Many were hopeful for President Joe Biden’s $400 billion loan forgiveness plan — but a divided Supreme Court blocked those efforts, arguing the administration needed Congress’ endorsement before undertaking the costly program.
More than 1 million borrowers in Illinois are now navigating student debt amid high inflation.
For Pricilla Uriostegui, a 2020 graduate of National Louis University, it has meant postponing plans of furthering her education even more.
“It’s hard trying to get back into the world, not being able to pursue bigger things such as going back to school,” Uriostegui said. “Thinking back to how I struggled doing three jobs while going to school full-time and not wanting to continue to do that.
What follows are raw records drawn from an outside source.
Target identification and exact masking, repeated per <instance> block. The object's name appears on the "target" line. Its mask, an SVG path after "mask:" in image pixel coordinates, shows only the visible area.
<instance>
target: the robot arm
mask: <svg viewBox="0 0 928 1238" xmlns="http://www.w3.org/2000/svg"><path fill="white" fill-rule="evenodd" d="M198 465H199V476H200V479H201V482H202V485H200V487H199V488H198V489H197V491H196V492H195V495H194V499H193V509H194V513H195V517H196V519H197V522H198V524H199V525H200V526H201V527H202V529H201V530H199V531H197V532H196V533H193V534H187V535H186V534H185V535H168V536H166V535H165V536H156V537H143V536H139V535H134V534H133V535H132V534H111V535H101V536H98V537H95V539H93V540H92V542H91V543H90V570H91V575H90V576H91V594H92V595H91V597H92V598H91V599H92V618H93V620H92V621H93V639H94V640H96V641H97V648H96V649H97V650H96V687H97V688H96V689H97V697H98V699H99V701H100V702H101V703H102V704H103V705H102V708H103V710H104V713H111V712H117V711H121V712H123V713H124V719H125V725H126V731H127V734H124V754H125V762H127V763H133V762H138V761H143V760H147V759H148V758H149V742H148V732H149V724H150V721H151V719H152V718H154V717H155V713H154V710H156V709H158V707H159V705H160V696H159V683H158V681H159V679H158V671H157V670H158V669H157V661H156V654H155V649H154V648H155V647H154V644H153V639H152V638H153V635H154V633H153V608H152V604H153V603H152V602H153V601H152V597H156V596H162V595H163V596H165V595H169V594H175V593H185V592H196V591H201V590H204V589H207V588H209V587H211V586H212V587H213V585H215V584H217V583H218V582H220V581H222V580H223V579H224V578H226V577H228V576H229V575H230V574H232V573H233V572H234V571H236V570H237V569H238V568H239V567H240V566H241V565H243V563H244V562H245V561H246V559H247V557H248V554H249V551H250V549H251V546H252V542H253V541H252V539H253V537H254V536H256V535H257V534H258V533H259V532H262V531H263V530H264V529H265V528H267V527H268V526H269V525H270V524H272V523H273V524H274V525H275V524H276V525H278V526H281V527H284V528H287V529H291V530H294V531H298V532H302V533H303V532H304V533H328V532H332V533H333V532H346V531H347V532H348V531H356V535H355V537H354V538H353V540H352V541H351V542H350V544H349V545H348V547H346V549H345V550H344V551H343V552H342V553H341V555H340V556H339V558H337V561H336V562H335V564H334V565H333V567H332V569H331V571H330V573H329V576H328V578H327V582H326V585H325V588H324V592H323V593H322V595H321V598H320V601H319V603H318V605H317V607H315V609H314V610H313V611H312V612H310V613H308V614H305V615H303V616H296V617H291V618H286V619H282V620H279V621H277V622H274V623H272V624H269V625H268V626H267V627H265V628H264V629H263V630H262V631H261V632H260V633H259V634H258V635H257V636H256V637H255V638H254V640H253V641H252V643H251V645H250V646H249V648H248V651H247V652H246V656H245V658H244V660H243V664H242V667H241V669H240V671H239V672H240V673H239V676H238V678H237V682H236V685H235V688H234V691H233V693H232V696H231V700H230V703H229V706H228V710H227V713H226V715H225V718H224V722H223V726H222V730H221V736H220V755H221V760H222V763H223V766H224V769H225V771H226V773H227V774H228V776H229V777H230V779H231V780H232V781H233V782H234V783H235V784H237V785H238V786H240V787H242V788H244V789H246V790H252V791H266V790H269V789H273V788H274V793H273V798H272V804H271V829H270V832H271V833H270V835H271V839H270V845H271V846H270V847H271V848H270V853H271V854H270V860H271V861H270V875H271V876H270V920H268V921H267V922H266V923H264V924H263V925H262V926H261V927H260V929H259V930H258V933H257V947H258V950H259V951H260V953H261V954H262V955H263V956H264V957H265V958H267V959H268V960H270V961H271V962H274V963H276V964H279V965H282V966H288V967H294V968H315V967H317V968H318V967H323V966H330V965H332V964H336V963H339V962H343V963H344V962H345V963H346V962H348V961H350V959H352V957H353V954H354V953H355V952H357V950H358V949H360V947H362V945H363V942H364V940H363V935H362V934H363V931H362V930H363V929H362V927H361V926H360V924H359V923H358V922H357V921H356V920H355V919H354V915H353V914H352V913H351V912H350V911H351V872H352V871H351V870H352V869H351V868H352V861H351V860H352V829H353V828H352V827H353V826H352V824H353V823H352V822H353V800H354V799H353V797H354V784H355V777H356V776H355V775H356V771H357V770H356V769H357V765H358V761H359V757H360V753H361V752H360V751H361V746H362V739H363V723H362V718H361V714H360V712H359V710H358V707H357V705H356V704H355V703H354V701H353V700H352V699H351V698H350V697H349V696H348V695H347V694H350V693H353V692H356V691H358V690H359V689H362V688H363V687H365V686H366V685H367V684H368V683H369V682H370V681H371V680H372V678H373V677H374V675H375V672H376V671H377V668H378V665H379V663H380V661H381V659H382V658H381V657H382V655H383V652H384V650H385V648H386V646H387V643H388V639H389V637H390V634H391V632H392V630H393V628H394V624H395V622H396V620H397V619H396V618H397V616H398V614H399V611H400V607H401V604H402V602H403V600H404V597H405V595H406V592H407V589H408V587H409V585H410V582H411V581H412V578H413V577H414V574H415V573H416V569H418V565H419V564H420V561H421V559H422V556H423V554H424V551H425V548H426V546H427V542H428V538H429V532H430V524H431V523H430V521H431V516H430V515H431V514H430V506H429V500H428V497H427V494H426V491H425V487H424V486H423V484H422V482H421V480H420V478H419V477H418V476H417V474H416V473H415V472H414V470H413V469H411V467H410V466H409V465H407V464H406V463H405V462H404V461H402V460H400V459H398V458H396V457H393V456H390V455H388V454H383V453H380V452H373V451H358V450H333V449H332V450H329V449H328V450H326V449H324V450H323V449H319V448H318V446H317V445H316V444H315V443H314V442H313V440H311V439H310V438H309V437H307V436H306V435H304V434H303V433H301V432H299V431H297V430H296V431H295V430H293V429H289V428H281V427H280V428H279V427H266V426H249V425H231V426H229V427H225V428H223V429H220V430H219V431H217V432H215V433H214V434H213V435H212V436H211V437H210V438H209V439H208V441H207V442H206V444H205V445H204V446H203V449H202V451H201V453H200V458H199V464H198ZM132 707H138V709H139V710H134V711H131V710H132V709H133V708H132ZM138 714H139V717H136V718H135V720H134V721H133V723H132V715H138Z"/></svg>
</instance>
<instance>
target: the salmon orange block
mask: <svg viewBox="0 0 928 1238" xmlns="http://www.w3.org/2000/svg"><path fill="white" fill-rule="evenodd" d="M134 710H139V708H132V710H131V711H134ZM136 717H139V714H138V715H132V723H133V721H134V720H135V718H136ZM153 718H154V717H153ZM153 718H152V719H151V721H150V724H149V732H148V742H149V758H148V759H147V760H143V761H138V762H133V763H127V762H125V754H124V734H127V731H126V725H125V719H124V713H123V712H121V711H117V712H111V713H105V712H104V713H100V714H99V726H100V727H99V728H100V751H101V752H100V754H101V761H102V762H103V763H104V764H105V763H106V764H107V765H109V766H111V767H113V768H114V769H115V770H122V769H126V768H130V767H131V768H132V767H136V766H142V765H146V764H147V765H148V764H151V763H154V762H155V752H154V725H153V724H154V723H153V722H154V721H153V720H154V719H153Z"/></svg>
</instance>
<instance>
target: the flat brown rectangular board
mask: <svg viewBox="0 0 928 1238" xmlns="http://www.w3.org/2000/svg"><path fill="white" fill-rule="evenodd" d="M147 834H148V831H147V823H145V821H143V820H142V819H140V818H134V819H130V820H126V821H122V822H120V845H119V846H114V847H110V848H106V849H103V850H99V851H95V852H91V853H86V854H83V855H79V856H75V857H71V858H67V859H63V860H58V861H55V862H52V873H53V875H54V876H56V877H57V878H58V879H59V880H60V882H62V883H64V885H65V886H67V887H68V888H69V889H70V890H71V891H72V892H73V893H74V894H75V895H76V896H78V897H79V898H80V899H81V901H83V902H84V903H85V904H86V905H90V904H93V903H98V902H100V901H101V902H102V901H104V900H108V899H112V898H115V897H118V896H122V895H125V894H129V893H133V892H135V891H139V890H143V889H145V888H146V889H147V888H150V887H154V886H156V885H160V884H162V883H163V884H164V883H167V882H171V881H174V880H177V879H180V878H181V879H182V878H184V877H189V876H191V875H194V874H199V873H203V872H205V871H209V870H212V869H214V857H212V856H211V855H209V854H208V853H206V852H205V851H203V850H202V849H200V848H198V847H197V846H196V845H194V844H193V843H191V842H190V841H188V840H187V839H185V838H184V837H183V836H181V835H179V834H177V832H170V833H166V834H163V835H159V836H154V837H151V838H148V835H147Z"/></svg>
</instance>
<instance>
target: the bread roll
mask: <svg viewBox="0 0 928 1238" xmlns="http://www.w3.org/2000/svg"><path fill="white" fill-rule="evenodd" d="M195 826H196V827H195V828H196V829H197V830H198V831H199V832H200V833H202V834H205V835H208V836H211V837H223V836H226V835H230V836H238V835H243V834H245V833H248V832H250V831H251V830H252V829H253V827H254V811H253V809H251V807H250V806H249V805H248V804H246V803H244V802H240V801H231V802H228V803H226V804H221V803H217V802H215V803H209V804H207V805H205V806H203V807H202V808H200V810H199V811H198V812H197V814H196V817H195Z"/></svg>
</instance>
I want to live a life where I could give back to my parents or just live a normal life.”
The average student loan debt for Illinoisans is nearly $38,000. Almost 55% of the more than 1 million borrowers in Illinois are under the age of 35, according to the Education Data Initiative.
“Public loans have become a big topic of conversation and a topic that is reaching students early in high school and even younger than that,” said Tiera Diaz, success program director at Bottom Line Chicago. “It can really make college seem like not an option, not a feasible option, but unfortunately, student loans are the pathway for many students to be able to access a college education.”
Following the Supreme Court’s block on Biden’s relief program, his administration released an income-driven repayment plan, known as SAVE. It eliminates 100% of remaining monthly interest for both subsidized and unsubsidized loans after you make a scheduled payment.
Experts say it’s important to know your options.
“It’s important for students to be able to access the programs that are a good fit for them,” Diaz said. “There are a lot of really great programs out there, but unfortunately, it’s difficult for folks to learn how to access that and sometimes the processes for those programs can be really difficult to navigate. Our role is really just ensuring that students are able to take advantage of those opportunities.”
Student loans can also be a major roadblock when pursuing other financial goals, such as buying property or a home, but some familiar with the process say it’s still possible.
“It’s definitely still possible to buy a home,” said Jonathan Lopez, a Lincolnwood real estate agent with Century 21 Circle. “… First off and foremost, approach your accountant, a lender to be able to guide you and find a strategic plan. All the lenders ask for is a two-year job history, and if you just graduated today and you wanna go out for a job tomorrow, but you’ve been in school — as long as you have two transcripts, you’ll be able to get a loan. … Obviously the higher your loan, the harder it is, but it’s possible.”